В результате бурной деятельности сенатора был принят «Акт 1954 года о контроле над коммунистами», в котором компартия была объявлена вне закона. Тогда же из публичных библиотек было изъято тридцать тысяч наименований книг, которые были признаны прокоммунистическими и просоветскими.
Характерно, что почти в это же время в СССР набрала силу и развернулась так называемая «борьба с космополитизмом», что для многих (и для Эйнштейна в первую очередь) стало знаком того, что в стране, героически победившей германский нацизм, антисемитизм превращается из явления бытового в факт государственной политики.
Разумеется, обходя еврейский вопрос (потому что в СССР официально не было антисемитизма и все нации были равны), советские теоретики трактовали космополитизм как «идеологическое оружие американской реакции», против которого необходимо выступить единым фронтом.
По большей части к «безродным космополитам» были отнесены представители научной и творческой интеллигенции. Позже в космополитизме были обвинены и врачи, что дало начало новому погрому уже в медицине, более известному как «Дело врачей-вредителей».
Таким образом, «охота на ведьм» началась по обе стороны океана.
В безумное и жестокое преследование своих собственных граждан (большинство из которых прошло страшную войну) включились государства, обладающие ядерным оружием.
Эйнштейн был поражен, это просто не укладывалось в его голове, это было настоящим сумасшедшим домом в мировом масштабе.
Скорее всего великий ученый просто не представлял, что любое тоталитарное общество, как бы оно себя ни называло – «американская демократия» или «пролетарский интернационализм», – идет от одних репрессий к другим, от одного ужесточения режима к другому, потому что это закон существования любой тирании.
Да, обладание ядерным оружием привело США и СССР к паритету, но к весьма специфическому паритету, следует заметить.
«Мысль о том, что можно достичь безопасности посредством гонки вооружений, есть катастрофическое заблуждение… Считалось, что таким способом можно запугать противника и обеспечить себе безопасность… Символ веры, который мы в этой стране [в США] исповедовали все эти пять лет, был таков: вооружаться во что бы то ни стало… Внутри страны мы допустили концентрацию ужасающей финансовой мощи в руках военных, милитаризацию молодежи, слежку за «лояльностью», производимую с помощью чудовищного полицейского аппарата… Что еще? Запрет независимой мысли, обработка общественности через радио, прессу, школу… Я говорю: невозможно добиться мира, если все время иметь в виду войну».
Из выступления Альберта Эйнштейна в телевизионной программе Элеоноры РузвельтИ вновь повторилось то, чего ни друзья, ни коллеги великого ученого не могли ни понять, ни принять, ни простить.

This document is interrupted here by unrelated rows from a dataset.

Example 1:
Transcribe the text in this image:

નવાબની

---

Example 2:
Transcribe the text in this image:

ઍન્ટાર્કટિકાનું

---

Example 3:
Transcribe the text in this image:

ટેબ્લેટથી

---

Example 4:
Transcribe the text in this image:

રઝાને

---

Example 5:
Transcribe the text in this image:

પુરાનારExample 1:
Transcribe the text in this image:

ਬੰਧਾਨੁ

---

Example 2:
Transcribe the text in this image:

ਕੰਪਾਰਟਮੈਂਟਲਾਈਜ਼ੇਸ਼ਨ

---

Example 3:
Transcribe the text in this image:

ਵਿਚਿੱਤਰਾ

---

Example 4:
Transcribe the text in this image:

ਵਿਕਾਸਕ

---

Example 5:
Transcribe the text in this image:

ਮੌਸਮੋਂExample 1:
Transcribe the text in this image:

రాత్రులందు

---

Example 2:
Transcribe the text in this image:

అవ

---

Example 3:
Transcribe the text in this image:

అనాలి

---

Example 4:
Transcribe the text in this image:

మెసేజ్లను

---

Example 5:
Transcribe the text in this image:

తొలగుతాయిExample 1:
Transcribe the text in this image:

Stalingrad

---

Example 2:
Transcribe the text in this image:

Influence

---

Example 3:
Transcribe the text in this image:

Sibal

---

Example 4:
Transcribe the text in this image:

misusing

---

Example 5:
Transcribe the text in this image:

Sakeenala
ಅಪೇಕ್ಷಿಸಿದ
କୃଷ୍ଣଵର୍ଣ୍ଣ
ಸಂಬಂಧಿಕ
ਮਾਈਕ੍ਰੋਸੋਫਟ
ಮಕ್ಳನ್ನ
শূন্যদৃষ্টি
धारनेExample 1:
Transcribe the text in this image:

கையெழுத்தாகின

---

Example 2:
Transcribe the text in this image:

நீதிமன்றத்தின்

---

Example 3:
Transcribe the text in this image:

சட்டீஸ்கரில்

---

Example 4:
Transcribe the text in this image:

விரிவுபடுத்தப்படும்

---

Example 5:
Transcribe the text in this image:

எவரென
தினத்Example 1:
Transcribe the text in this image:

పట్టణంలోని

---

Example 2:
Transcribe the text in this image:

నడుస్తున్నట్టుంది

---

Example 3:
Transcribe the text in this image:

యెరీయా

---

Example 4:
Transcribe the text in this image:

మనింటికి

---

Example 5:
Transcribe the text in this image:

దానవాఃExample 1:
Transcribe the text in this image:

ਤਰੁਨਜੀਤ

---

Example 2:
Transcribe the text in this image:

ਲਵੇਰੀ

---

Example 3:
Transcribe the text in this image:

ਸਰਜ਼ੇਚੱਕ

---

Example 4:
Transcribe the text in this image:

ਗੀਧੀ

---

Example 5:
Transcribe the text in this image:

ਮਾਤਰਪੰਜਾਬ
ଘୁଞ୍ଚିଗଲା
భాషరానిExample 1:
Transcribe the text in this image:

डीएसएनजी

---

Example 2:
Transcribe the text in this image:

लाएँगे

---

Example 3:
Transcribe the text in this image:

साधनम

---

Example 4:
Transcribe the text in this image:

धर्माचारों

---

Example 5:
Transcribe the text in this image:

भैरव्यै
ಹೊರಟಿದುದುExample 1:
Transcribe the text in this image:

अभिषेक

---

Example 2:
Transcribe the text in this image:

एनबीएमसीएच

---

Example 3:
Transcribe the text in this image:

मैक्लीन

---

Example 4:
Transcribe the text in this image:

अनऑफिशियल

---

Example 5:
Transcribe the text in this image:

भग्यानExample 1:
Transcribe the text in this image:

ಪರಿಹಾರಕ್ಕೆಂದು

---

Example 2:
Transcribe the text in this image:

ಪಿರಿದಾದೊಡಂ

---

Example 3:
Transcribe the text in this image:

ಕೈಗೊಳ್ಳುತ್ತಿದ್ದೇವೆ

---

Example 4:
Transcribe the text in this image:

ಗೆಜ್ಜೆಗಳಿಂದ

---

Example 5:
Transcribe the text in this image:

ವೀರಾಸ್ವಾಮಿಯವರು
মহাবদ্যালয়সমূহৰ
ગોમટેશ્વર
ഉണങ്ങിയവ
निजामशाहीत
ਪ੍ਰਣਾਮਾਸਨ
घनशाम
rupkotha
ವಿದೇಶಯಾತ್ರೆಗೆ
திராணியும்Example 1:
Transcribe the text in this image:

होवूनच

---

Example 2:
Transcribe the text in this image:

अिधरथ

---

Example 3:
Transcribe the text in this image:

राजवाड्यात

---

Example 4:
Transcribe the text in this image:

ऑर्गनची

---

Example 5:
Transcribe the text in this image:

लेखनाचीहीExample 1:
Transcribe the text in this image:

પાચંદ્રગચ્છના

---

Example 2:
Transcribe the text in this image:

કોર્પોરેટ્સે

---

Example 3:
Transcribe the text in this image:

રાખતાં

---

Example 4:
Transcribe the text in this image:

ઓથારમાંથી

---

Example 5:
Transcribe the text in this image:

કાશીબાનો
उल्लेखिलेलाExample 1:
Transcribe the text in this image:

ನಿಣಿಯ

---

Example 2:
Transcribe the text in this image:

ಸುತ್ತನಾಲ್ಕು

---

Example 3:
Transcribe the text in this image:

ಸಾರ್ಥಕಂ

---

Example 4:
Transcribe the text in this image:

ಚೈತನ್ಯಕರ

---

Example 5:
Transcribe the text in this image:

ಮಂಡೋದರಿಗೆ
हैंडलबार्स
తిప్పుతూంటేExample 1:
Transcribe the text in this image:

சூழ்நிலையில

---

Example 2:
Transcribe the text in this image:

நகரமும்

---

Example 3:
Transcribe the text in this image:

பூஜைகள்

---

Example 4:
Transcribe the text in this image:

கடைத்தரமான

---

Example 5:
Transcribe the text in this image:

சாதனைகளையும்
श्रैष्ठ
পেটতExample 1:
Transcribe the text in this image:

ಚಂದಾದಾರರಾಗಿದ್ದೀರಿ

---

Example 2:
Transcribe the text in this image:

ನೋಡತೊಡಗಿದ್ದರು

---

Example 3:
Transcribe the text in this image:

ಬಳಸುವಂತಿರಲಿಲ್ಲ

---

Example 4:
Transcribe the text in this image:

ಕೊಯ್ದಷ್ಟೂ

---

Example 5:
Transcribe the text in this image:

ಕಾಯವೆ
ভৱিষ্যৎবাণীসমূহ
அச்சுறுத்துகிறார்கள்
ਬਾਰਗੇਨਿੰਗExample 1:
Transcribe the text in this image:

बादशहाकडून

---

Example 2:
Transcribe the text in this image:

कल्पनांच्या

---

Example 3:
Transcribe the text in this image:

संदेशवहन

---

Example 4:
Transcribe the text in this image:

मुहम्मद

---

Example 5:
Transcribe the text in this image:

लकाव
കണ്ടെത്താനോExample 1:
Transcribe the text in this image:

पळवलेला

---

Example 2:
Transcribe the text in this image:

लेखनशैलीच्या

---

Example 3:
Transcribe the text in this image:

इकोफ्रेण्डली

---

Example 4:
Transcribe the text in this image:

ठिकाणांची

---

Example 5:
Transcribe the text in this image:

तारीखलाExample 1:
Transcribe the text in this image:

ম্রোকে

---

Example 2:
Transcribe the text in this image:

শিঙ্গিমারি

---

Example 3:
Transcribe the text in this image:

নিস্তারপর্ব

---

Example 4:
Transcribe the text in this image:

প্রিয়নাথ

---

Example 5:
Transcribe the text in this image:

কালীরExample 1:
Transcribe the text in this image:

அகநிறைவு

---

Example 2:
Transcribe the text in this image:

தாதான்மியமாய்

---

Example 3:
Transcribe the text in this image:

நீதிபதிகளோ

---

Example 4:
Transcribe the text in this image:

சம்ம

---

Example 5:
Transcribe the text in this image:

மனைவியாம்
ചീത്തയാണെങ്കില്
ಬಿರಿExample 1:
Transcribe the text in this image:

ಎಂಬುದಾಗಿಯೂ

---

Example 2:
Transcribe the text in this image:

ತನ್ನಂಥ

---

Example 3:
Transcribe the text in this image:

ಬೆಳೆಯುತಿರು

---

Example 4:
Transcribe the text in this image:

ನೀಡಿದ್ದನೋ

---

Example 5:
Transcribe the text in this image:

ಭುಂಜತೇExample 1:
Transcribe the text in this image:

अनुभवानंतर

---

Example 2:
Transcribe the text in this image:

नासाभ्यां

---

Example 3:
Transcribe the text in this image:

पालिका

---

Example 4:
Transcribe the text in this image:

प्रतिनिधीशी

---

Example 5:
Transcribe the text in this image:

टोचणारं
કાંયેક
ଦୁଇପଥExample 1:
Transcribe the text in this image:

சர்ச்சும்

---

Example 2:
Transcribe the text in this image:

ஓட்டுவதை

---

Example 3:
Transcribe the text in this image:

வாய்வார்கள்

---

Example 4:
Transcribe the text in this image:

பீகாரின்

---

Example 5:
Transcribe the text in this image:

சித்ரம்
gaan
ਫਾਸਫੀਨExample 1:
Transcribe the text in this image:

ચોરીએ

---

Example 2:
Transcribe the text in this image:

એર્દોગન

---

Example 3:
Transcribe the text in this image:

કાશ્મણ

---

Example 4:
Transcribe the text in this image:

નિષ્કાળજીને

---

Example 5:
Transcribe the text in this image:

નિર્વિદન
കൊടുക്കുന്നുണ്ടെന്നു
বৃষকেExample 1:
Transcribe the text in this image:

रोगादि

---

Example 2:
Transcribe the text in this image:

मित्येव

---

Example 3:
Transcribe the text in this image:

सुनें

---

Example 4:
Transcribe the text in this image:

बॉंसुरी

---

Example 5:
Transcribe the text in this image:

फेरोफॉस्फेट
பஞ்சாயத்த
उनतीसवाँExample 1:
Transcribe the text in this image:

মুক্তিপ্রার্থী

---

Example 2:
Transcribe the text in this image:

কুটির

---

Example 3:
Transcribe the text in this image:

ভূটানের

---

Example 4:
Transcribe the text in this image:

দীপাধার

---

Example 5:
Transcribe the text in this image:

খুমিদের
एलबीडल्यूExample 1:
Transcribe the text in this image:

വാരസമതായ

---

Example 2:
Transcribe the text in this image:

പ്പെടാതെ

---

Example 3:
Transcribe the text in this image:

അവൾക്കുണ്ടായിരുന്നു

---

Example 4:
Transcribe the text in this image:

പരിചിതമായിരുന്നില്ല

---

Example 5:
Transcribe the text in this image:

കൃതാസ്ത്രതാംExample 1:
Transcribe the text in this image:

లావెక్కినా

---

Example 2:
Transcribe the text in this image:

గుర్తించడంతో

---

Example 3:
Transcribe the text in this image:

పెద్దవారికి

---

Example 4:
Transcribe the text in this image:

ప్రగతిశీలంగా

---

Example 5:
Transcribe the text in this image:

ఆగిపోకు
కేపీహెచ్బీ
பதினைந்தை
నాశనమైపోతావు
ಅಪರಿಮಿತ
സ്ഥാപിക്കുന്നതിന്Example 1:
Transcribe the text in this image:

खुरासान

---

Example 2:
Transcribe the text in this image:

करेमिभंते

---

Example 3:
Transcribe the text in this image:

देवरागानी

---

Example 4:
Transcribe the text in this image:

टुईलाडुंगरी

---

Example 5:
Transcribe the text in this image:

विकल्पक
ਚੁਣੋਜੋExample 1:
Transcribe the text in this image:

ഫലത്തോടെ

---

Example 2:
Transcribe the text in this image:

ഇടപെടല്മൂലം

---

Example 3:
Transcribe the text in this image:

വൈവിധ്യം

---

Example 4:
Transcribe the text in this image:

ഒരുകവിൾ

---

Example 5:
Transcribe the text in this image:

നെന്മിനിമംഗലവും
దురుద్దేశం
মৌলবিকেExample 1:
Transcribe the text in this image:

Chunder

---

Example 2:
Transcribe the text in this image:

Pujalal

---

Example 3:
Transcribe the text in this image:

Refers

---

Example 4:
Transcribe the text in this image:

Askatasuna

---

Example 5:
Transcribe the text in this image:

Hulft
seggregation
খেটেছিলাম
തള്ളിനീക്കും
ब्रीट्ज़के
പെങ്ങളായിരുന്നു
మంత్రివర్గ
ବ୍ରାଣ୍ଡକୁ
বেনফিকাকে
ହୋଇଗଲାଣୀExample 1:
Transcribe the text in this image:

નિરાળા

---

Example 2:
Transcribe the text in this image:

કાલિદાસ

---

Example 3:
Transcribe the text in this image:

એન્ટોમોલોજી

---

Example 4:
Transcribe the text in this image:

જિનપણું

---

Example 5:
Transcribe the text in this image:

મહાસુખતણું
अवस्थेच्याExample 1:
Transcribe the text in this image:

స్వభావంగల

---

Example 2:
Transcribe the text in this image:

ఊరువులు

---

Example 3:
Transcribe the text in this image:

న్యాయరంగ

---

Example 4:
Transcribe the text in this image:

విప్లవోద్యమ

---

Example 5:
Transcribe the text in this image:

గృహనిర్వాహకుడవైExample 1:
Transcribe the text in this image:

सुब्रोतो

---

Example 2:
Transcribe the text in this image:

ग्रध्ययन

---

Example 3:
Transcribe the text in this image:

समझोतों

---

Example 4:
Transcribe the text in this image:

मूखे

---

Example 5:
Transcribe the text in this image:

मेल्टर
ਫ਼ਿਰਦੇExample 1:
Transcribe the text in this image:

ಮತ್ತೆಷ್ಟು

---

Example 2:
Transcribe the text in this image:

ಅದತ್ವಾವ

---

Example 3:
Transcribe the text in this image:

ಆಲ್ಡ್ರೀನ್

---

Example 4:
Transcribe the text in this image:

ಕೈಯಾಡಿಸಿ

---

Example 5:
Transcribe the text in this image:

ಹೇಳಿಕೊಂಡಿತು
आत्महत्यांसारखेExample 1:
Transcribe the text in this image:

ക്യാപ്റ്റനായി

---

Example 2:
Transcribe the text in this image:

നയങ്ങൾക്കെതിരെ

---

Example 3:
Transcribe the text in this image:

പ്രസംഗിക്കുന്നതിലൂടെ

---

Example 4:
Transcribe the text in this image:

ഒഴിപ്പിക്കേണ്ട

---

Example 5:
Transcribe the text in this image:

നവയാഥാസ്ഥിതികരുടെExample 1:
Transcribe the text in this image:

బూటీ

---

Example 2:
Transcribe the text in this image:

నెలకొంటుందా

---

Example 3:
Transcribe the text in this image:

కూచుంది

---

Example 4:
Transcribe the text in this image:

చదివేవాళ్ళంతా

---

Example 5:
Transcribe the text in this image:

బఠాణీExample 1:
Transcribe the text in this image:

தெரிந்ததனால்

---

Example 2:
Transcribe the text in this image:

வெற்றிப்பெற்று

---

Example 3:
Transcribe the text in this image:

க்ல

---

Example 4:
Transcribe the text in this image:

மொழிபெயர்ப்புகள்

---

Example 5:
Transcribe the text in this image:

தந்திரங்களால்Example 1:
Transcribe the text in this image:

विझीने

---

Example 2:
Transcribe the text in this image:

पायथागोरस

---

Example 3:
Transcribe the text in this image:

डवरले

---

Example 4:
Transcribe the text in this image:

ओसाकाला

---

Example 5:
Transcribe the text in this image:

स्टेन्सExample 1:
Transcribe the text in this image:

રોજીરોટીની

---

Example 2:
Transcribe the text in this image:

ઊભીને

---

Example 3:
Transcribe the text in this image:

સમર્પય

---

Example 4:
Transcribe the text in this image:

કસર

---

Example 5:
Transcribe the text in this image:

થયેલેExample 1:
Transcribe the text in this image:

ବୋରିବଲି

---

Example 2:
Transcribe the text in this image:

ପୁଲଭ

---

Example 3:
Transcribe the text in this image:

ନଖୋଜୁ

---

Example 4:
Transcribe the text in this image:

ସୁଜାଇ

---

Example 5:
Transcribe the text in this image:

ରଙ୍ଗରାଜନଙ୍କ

Так, на призыв отреагировать на явно антисемитский характер «борьбы с космополитизмом» в СССР Эйнштейн довольно долго уклонялся от прямого осуждения Сталина и в результате выдал нечто крайне обтекаемое и двусмысленное: «Я не одобряю вмешательство советского правительства в дела науки и искусства. Оно мне кажется предосудительным, вредным и даже смешным».